Masters Theses

Date of Award

3-1972

Degree Type

Thesis

Degree Name

Master of Science

Major

Chemistry

Major Professor

Donald C. Kleinfelter

Committee Members

John W. Larsen, Richard Pagni

Abstract

The phenomenon of hydrogen bonding in alcohols has been known since the early 1900's. Using three series of alcohols, benzyl alcohols, norbornanols and substituted naphthalene alcohols, it was hoped that some meaningful data could be presented to help clarify and expand some of the theories on alcohol association. The techniques to be utilized were ir and nmr spectroscopies.
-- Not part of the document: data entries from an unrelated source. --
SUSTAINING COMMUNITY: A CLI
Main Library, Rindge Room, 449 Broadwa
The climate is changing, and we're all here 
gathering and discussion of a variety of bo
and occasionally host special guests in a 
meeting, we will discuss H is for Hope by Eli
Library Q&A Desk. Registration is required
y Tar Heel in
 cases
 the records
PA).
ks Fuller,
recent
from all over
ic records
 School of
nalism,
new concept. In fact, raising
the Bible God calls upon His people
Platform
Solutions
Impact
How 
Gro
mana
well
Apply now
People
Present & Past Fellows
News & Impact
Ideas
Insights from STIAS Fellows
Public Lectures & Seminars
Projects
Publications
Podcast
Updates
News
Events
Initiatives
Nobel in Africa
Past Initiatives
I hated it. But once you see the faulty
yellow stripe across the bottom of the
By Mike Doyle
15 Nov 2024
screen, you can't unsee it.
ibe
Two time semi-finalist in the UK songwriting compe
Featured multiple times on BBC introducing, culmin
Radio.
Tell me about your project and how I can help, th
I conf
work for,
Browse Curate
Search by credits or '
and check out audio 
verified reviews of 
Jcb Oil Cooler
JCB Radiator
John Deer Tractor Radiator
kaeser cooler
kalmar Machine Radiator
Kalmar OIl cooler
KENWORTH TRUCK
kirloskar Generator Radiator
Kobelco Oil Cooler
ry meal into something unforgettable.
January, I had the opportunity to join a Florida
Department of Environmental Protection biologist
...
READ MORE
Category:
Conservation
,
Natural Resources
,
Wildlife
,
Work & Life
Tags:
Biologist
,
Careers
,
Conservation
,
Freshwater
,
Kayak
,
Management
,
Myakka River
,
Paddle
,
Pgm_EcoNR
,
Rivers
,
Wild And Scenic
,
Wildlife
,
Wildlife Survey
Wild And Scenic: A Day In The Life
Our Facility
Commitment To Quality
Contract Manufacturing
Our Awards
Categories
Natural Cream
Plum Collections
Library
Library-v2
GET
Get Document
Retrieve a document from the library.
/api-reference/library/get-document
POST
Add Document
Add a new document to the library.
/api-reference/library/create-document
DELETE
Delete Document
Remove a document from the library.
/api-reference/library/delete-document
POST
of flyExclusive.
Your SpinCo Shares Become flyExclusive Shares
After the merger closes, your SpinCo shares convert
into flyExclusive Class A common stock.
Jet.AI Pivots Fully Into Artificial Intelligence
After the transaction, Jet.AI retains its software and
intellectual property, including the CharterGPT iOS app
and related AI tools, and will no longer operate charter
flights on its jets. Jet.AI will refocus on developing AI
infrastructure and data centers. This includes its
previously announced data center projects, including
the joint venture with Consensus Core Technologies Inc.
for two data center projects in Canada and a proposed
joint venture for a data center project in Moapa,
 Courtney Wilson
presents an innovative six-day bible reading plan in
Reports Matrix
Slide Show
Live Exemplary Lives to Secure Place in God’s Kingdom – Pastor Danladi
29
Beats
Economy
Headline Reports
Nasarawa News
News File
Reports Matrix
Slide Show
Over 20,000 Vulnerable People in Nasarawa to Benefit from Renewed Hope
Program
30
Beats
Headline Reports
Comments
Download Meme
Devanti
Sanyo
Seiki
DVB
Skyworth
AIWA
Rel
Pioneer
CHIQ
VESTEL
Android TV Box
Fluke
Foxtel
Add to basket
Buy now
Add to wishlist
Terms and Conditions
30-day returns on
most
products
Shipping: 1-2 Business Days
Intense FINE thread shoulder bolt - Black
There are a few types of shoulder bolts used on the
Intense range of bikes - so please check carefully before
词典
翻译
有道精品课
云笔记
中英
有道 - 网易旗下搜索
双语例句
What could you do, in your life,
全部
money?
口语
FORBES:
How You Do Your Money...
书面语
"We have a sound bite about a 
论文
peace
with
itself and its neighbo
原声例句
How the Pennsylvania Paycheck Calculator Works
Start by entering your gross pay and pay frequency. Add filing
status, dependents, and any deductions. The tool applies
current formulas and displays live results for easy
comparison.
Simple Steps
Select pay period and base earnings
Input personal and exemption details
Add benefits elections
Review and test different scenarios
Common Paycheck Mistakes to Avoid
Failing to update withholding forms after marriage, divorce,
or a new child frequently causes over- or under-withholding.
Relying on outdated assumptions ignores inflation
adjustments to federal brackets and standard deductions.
The synthetic route for those compounds that were not available as alcohols involved reduction of the corresponding acids to alcohols by use of lithium aluminum hydride. The strengths of the various types of hydrogen bonds, intramolecular and intermolecular, were detected by nmr and ir techniques at various concentrations. The 8-substituted-1-hydroxymethyl-naphtalene slope values (8-Br = 25, 8-C1 = 26, 8-0CH3 = 13, and 8-CH3 = 32) made it difficult to interpret the intersections on the basis of nmr alone. It appears that in the nmr studies we observe this difficulty, due to steric, electronic and polarizability effects, of forming the hydrogen bond, and only in the ir data do we get an idea of the actual strength of the hydrogen bond formed. It was observed for 3-endo-phenyl-2-endo-norbornanol that the slope value (8.3) and ir frequency shift (10 cm-1) correlate well with the steric interactions involved in the cis-di-endo compound.

The slope values and frequency shifts give us an idea of the strength of the intramolecular association and the energy relationship between the monomer and dimer. The hydrogen bonding appears to lower the energy of the monomer relative to that of the dimer by virtue of the internal bonds.